— START OF Source excerpt —

FanLib to Fanficcers: All Your Writing Are Belong To us

Blogger Lis Riba did some looking around on Teh Intarweebs for more information on FanLib, the "legal" fan fiction site sponsored by a number of media companies, and found this .pdf brochure in which the company pitches the FanLib fanfic experience to content creators, and in doing so reveals that they don't actually understand how fan fiction works in the slightest, they're under the mistaken impression that they're going to be able to control how stories get written, and that most fanfic writers will be pleased to have their work subsequently hijacked by others.

For example, on page 3 of the .pdf file, in the "Managed and Moderated to the Max" heading, FanLib touts to media folks "a customized environment YOU control," in which "players must 'stay within the lines'" with "restrictive terms-of-service," a "profanity filter" and "full monitoring & management of submissions." And here's the kicker: "Completed work is just 1st draft to be polished by the pros."

— END OF Source excerpt —
— START OF Dataset extract —

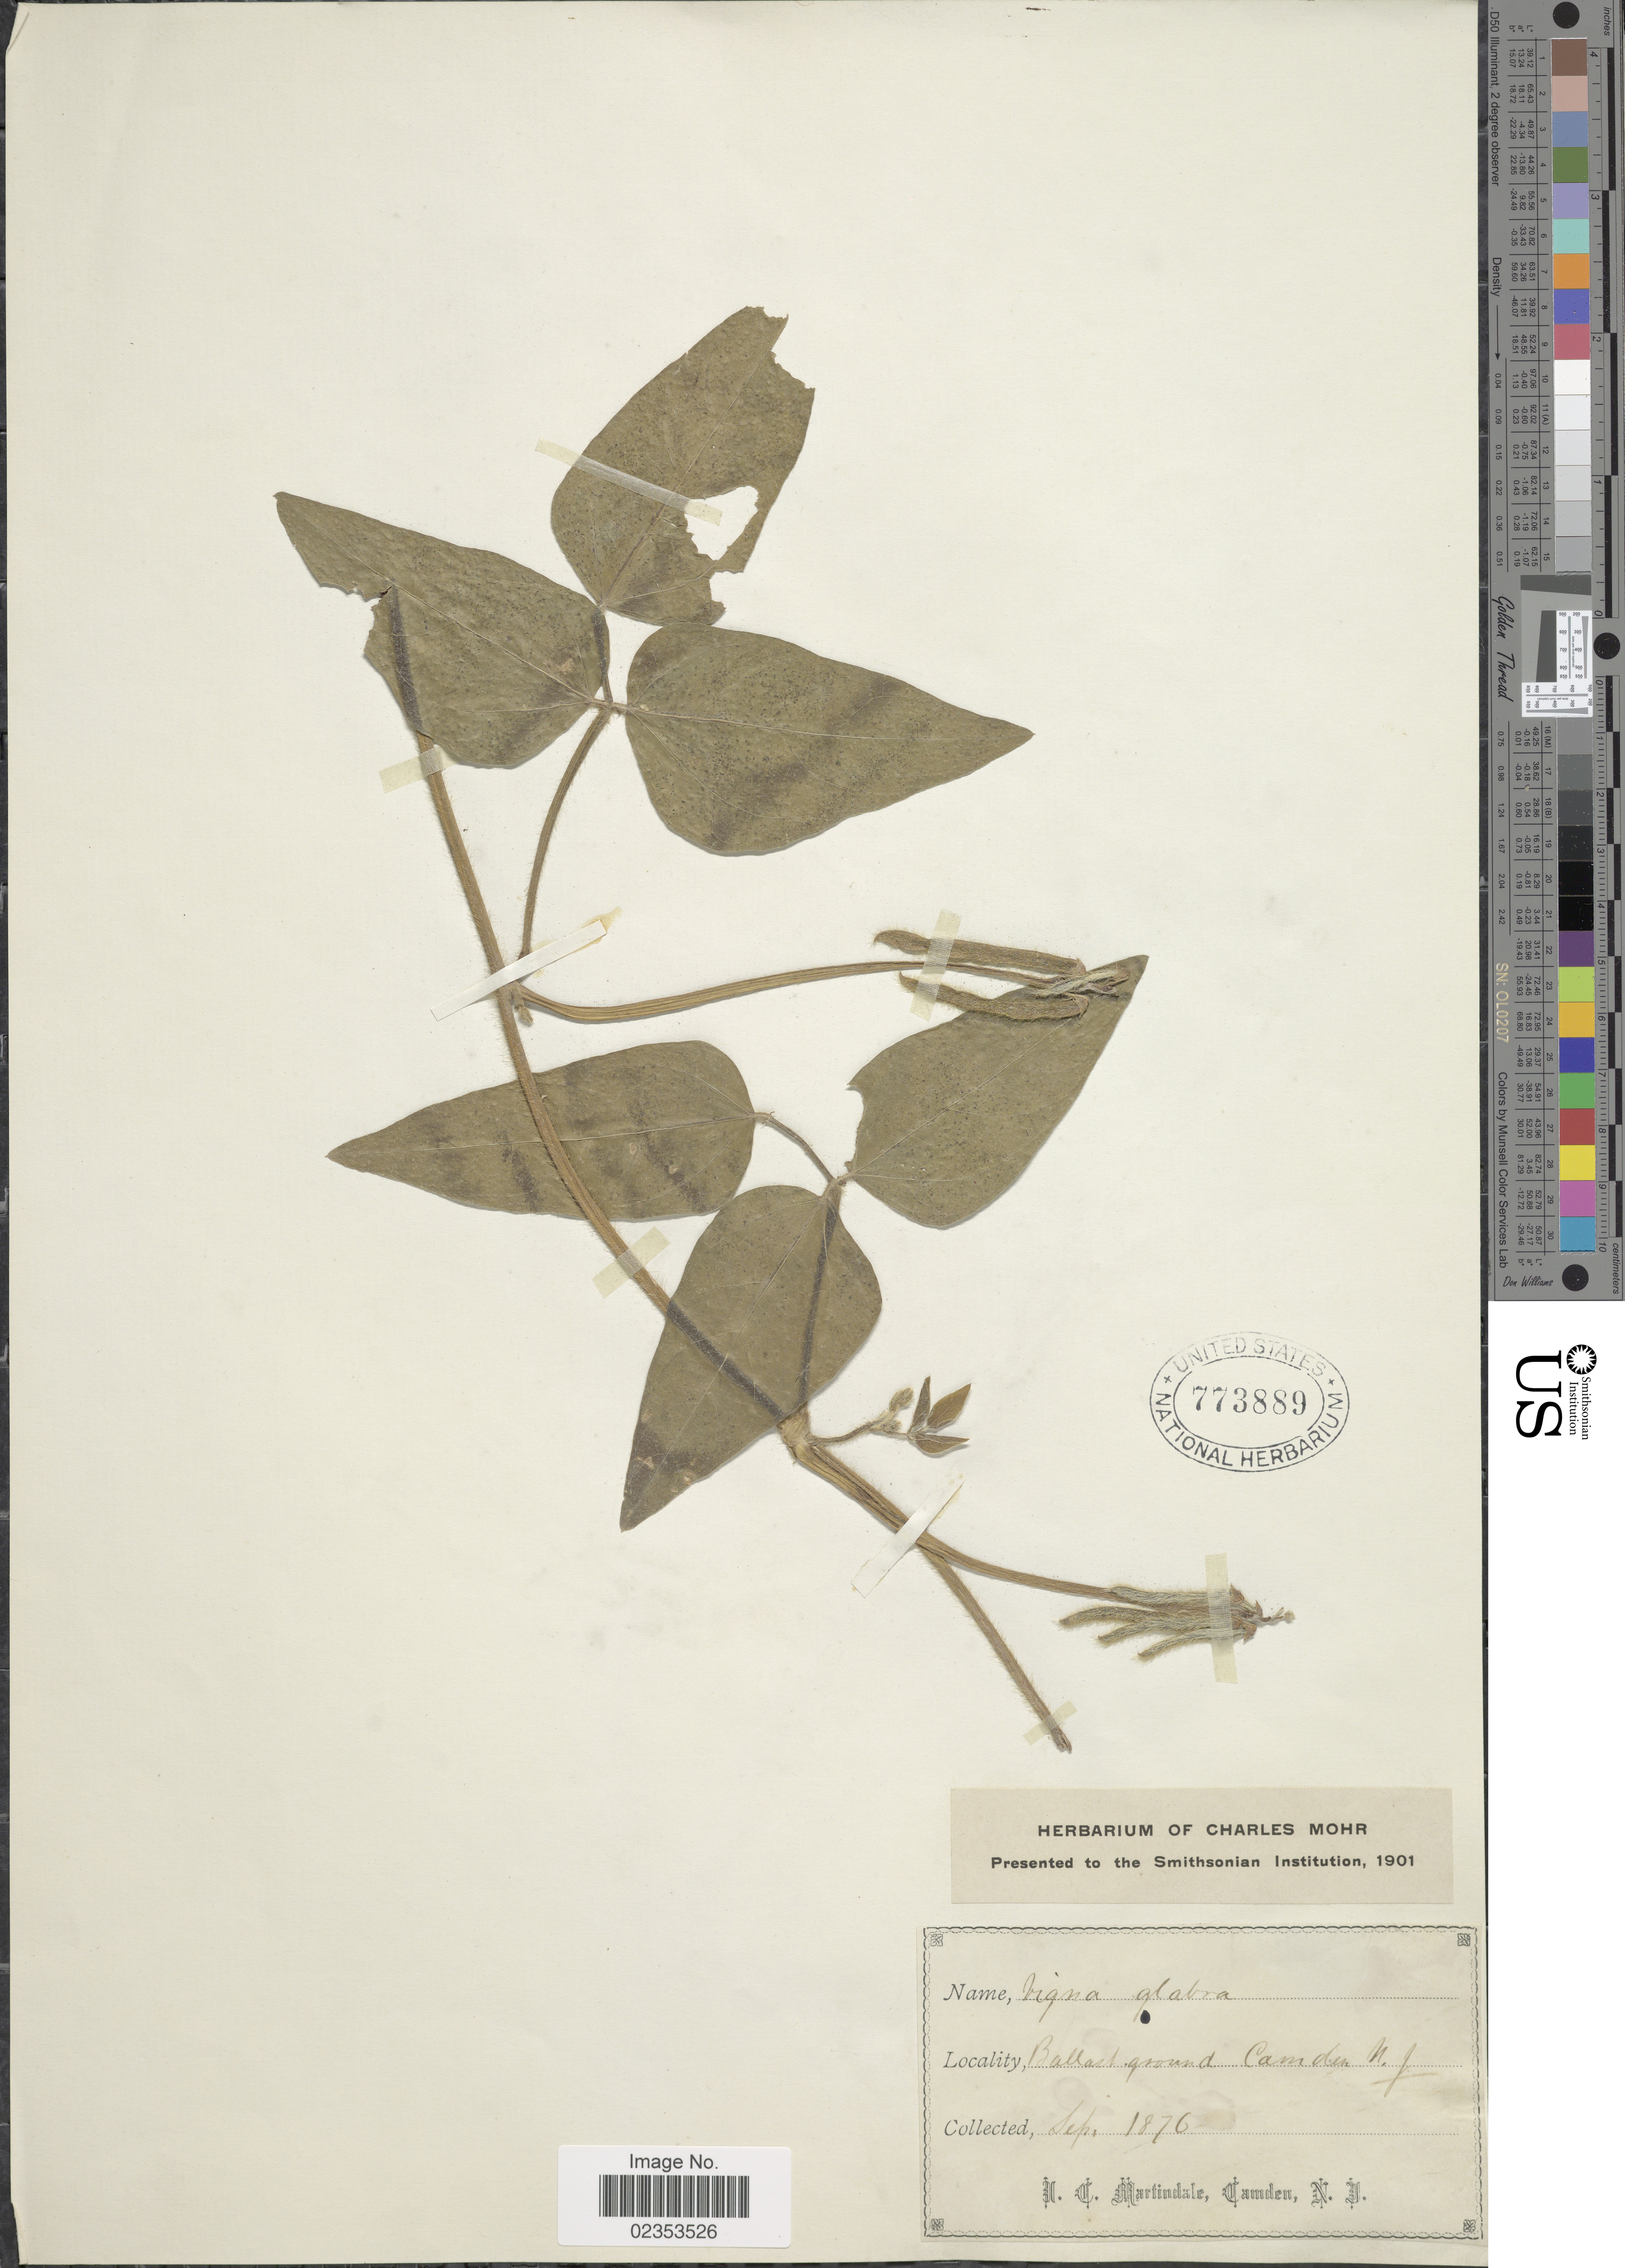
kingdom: Plantae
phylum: Tracheophyta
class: Magnoliopsida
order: Fabales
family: Fabaceae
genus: Vigna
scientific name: Vigna luteola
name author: (Jacq.) Benth.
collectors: I. C. Martindale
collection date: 1876-09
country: United States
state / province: New Jersey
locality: Ballast ground, Camden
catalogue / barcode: US 773889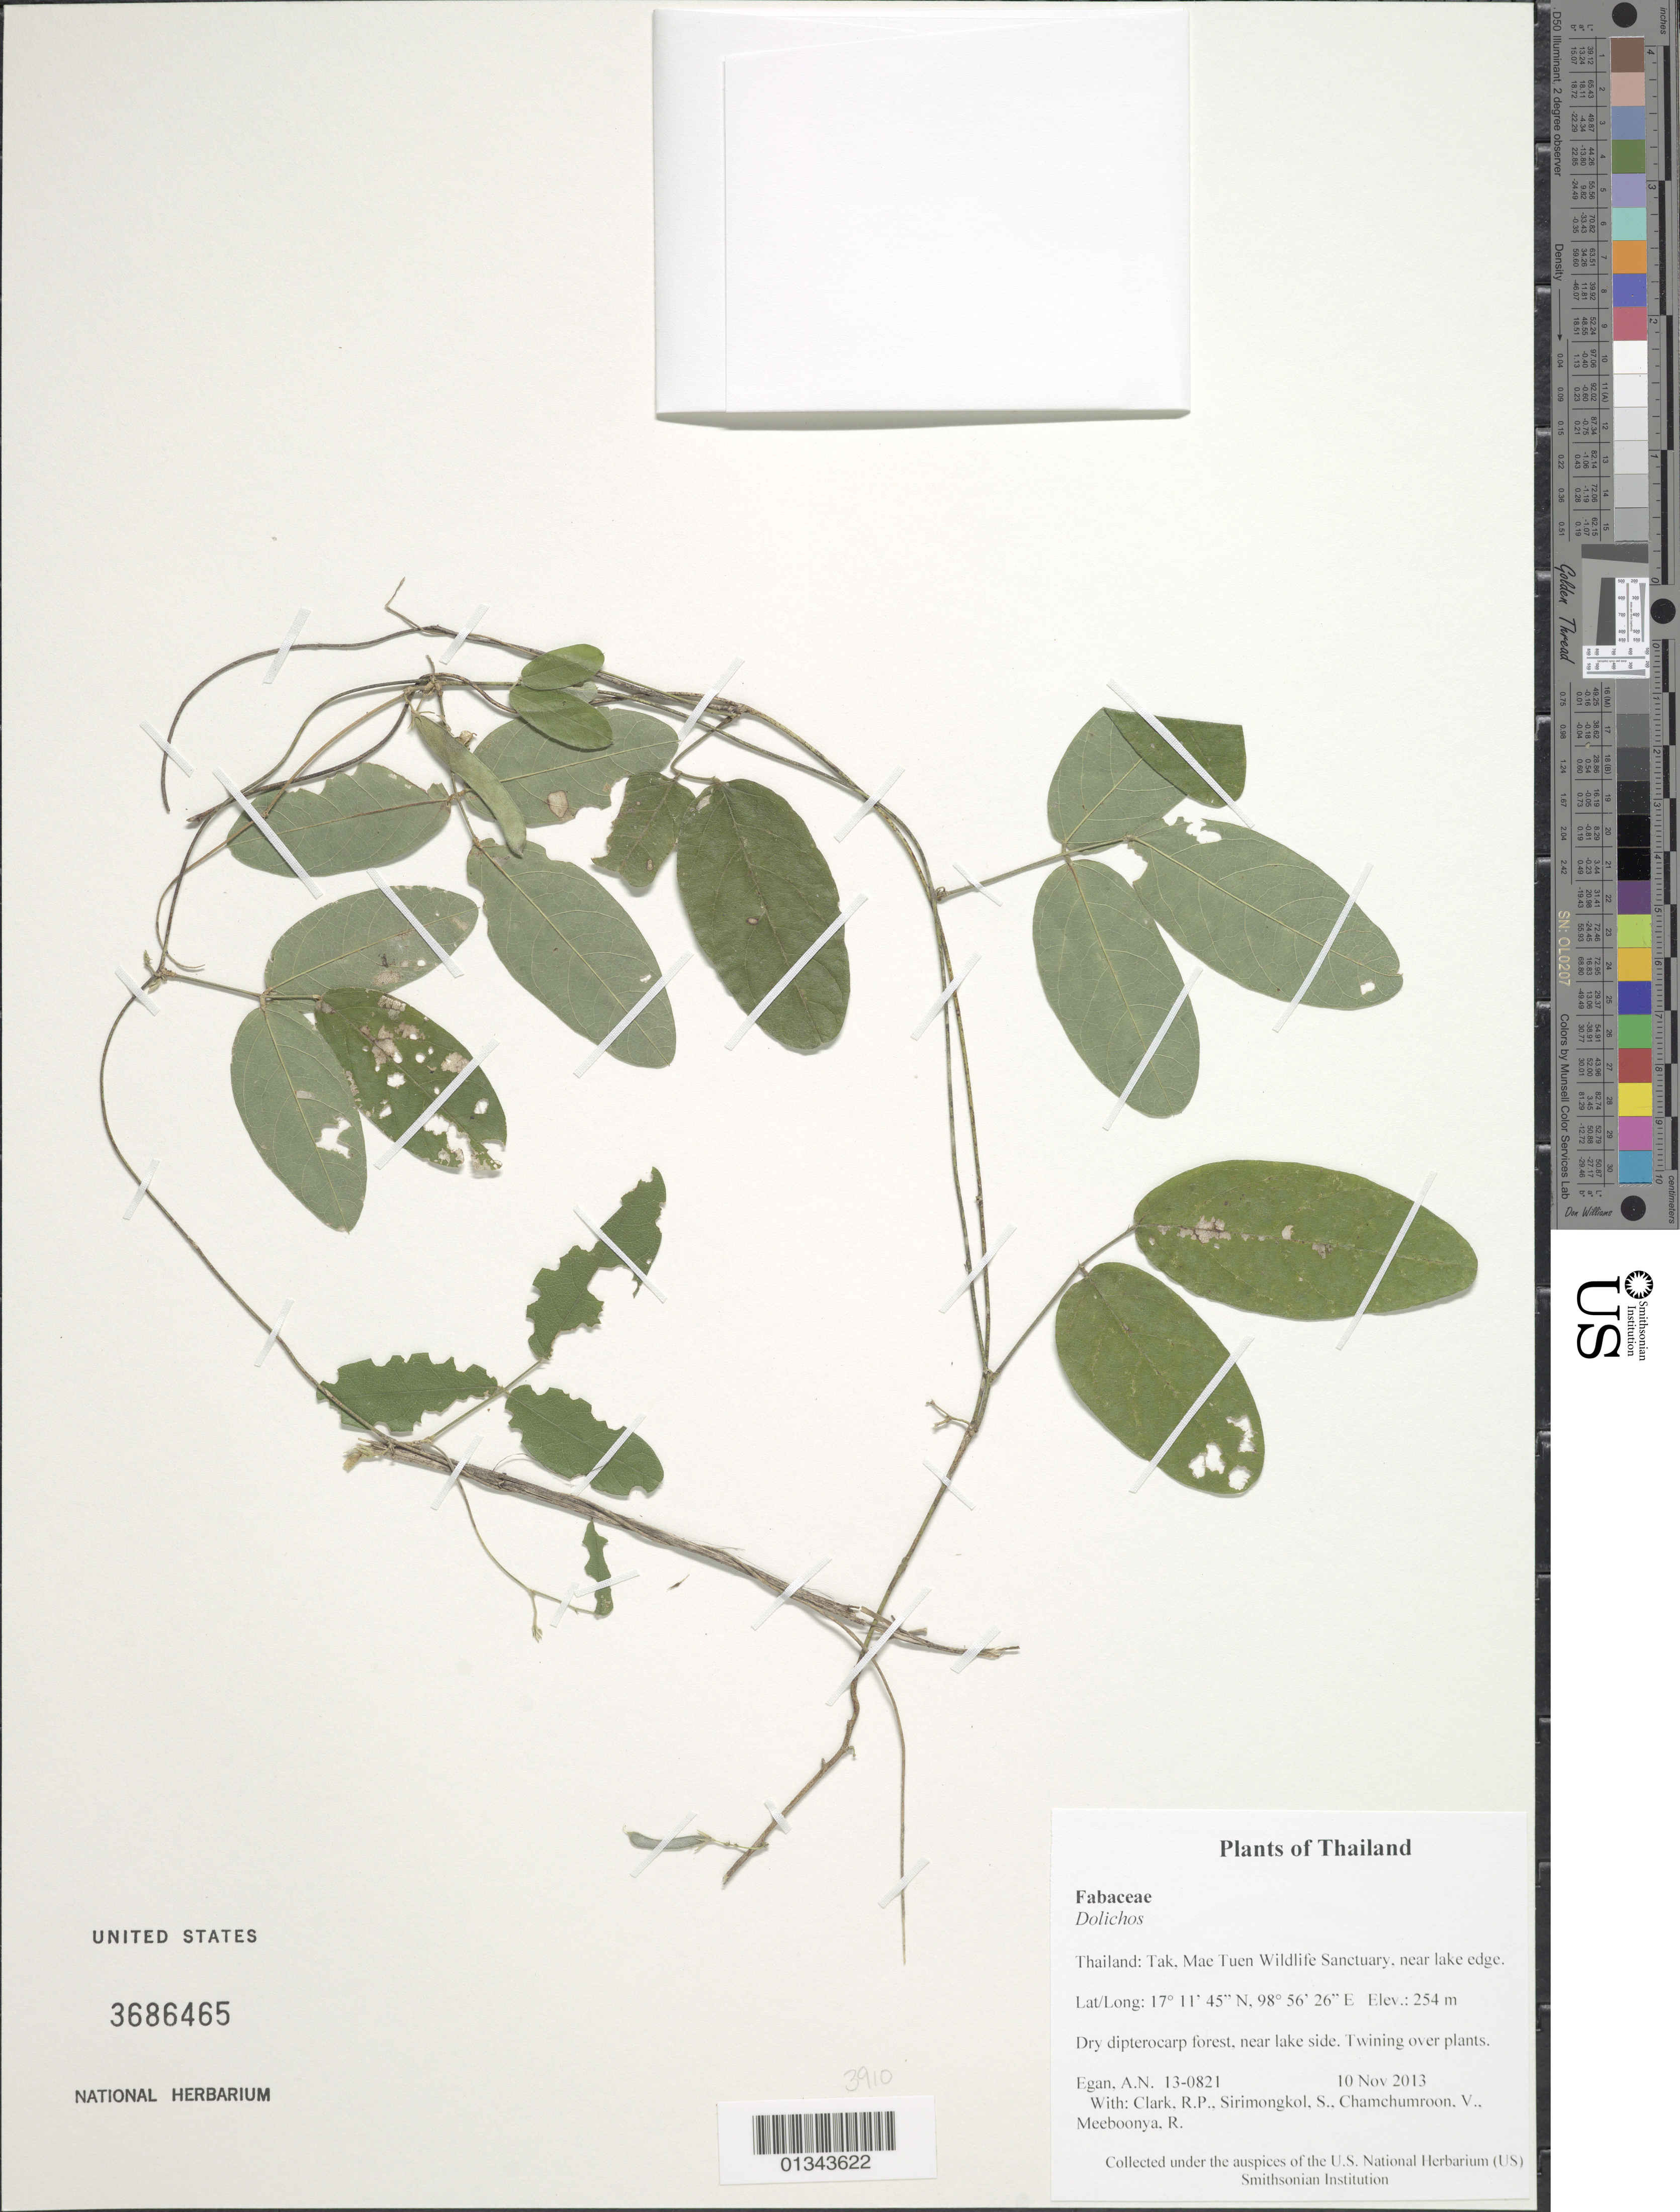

— END OF Dataset extract —

Your instructions: Can you copy the post about FanLib above word for word, from "Blogger Lis Riba" up to and including "hijacked by others."?

Output of the exercise:
Blogger Lis Riba did some looking around on Teh Intarweebs for more information on FanLib, the "legal" fan fiction site sponsored by a number of media companies, and found this .pdf brochure in which the company pitches the FanLib fanfic experience to content creators, and in doing so reveals that they don't actually understand how fan fiction works in the slightest, they're under the mistaken impression that they're going to be able to control how stories get written, and that most fanfic writers will be pleased to have their work subsequently hijacked by others.